Immigration, intégration et nationalité

M. le président.  - L'ordre du jour appelle la discussion du projet de loi, adopté par l'Assemblée nationale, relatif à l'immigration, à l'intégration et à la nationalité.

Discussion générale

M. Brice Hortefeux, ministre de l'intérieur, de l'outre-mer, des collectivités territoriales et de l'immigration.  - Comme tous ses grands partenaires, la France doit relever le défi de la régulation des flux migratoires et de la lutte contre l'immigration clandestine. Sous l'impulsion du président de la République, nous approfondissons la politique volontaire et concertée menée depuis 2002, qui s'inscrit dans un mouvement européen. On se souvient, en effet, que j'avais fait adopter sous présidence française de l'Union, à l'unanimité des 27, un Pacte européen sur l'immigration.

Je veux rendre hommage à M. Besson, qui a porté ce texte à l'Assemblée nationale en septembre, au président et au rapporteur de la commission, à M. Longuet, président du groupe UMP, à Mme Troendle, à MM. Nègre et Jacques Gautier pour les améliorations qu'ils ont proposées. Je sais aussi l'attention que porte le groupe de l'Union centriste à ces questions.

M. David Assouline.  - La drague commence.

M. Brice Hortefeux, ministre.  - Notre politique est cohérente, organisée et concertée. Elle se bâtit d'abord sur des principes simples et justes : comme tous les pays, la France a le droit de choisir qui elle souhaite accueillir sur son territoire ; tous les étrangers en situation irrégulière ont vocation à être reconduits dans leur pays d'origine, même si des situations particulières, humanitaires ou politiques, peuvent être prises en compte ; les étrangers accueillis légalement ont, pour l'essentiel, les mêmes droits que les Français. C'est une politique humaine et ferme dans la lutte contre l'immigration clandestine et les formes d'esclavagisme moderne qui vont avec.

Une administration unique créée en 2007, baptisée à juste titre d'état-major et regroupée au sein du ministère de l'intérieur, pilote cette politique qui donne lieu à une concertation approfondie avec les pays d'origine des immigrants. Pas moins de quinze accords de gestion concertée ont été signés avec le Burkina Faso, le Brésil, le Sénégal ou le Monténégro. Le Sénat examinera bientôt l'accord avec le Cameroun.

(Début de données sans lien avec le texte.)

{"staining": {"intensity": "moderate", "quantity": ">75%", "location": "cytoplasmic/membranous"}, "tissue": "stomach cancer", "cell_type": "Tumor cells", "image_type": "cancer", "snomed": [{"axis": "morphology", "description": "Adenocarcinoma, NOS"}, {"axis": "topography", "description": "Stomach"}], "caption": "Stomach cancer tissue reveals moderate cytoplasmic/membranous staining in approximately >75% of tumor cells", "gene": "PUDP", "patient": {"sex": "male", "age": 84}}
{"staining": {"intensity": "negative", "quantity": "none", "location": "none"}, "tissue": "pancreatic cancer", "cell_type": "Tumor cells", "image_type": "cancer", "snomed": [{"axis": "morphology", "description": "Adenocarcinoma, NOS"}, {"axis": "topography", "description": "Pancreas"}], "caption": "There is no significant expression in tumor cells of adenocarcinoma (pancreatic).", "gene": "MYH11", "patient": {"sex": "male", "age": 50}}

N'en déplaise à certains, notre politique est non seulement comprise mais soutenue, partagée par tous nos partenaires européens. Je l'ai vérifié il y a quelques jours à Athènes : le Premier ministre grec, socialiste, l'approuve. Et je ne veux pas croire que les socialistes français soient isolés au sein de l'Internationale socialiste.

M. David Assouline.  - Nous le sommes. Voyez Ben Ali !

M. Brice Hortefeux, ministre.  - Vous persistez donc à être minoritaires parmi les minoritaires. (Applaudissements à droite) Je m'adresse aussi aux communistes, dont les camarades cypriotes mènent la même politique d'immigration que nous. Au printemps, je poursuivrai en réunissant à Paris l'Espagne, l'Allemagne, le Royaume-Uni et l'Italie ainsi que les principaux pays d'entrée en Europe : Malte, Chypre et la Grèce.

Je souhaite que le débat soit constructif et que personne ne campe sur des positions idéologiques ou ne fasse preuve d'archaïsme dogmatique.

M. David Assouline.  - On vous fait confiance !

M. Brice Hortefeux, ministre.  - Notre politique a donné des résultats positifs, à considérer le nombre de reconduites à la frontière mais aussi les moyens que nous avons mobilisés pour démanteler les filières -pas moins de 183 ont été démantelées- et l'augmentation du nombre d'opérations de lutte contre le travail illégal. C'est dire notre volontarisme car, pour nous, il ne s'agit pas de dossiers mais d'hommes et de femmes, et parfois d'enfants, livrés à la cupidité des passeurs, et parfois de patrons sans scrupule...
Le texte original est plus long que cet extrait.